Fuller’s, of course, doesn’t just run managed pubs. It has an approximately 200-strong tenanted pub estate and was last year recognised as Best Tenanted Pub Company at the Publican Awards. Emeny insists the company’s relationship with its tenants is “healthy” and that they benefit from the various initiatives introduced in the managed estate.

“Our tenants are very keen to adopt the things that have made our managed pubs so successful and all the benefits they bring. They are our brand ambassadors so they have to uphold the values that I and the business have — after all they’ve got our name above the door,” he says.

The performance of the tenanted estate has held up well during what has been a difficult period for the sector. Emeny is positive the industry is emerging from that period which, he says, makes it all the more baffling why the Government has chosen to intervene with the new pubs code and market rent-only legislation.

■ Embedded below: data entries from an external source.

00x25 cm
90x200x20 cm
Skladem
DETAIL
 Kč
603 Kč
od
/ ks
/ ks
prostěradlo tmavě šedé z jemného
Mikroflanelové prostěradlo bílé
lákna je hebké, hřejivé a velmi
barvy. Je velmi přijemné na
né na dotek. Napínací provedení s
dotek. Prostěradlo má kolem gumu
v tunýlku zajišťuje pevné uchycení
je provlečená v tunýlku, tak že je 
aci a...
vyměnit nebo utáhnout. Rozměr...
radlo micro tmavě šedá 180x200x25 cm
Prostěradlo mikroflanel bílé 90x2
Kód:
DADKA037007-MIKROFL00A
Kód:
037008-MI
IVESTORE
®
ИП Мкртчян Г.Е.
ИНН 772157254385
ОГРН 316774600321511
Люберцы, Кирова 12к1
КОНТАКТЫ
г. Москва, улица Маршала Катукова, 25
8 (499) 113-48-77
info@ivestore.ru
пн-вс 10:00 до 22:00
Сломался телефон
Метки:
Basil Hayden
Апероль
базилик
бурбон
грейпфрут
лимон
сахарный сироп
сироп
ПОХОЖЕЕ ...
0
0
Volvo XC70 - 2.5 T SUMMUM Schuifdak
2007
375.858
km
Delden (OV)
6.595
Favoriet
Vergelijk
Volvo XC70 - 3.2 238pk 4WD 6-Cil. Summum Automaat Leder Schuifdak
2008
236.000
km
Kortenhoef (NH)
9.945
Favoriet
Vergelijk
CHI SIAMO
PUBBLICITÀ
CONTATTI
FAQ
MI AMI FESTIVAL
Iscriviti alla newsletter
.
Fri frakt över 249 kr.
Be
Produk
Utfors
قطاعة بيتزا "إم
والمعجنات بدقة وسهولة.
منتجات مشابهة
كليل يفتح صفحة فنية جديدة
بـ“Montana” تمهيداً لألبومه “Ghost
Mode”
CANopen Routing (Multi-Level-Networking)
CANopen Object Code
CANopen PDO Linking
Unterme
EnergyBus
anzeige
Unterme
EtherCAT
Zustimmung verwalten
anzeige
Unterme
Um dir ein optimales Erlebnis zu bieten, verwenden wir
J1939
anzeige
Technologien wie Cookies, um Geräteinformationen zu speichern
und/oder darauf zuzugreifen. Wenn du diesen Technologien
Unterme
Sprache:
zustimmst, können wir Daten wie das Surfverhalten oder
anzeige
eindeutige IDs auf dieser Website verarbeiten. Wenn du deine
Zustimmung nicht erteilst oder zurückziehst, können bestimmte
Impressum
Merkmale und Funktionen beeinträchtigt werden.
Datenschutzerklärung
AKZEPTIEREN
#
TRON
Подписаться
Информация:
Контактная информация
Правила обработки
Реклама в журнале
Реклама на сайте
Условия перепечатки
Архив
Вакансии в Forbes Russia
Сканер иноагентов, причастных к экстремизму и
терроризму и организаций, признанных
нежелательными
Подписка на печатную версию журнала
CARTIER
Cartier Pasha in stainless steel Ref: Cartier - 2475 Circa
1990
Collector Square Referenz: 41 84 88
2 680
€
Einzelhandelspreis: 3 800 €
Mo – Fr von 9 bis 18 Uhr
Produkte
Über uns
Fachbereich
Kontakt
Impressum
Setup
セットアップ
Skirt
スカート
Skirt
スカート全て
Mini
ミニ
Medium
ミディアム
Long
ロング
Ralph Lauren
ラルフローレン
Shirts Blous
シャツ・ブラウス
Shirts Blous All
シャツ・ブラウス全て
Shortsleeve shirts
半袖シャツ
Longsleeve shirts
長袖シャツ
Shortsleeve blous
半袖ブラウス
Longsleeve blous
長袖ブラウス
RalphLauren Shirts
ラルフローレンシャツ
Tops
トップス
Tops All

Fuller’s will not be affected because it falls below the current 500-pub threshold, but Emeny’s concerns are for the wider sector.

“There has to be an incentive for the pubco to invest. If that incentive is removed you will see large swathes of pubs that aren’t supported, and my concern would be that there will be more pub closures,” he says.

“This is happening at a time when it seems the industry is on the up. We’re seeing tenant default rates fall and pubcos investing in their pubs, so it’s very disappointing that just as we’re coming out of a slump, this legislation is coming in. I don’t think it will benefit customers in the end. You will see thousands of pubs underinvested and a lot closing down.”

On more positive interventions, Emeny is hoping for a further cut in beer duty in next month’s Budget to help bolster recent positive beer sales. He wants greater action on reducing the levels of tax the industry pays into the Treasury coffers. “This industry is grossly overtaxed — in the past financial year, something like 39% of our total revenues went in various forms of taxation,” he says.

As the company enters its 170th year of trading, Emeny’s unceasing journey to make Fuller’s the market leader continues. The business is in good shape, led by a man who wants to achieve success by “doing things the right way”. Spurs fan Emeny likens his challenge to trying to win the league by playing good football. “Just juggernauting our way to the top isn’t our style,” he maintains.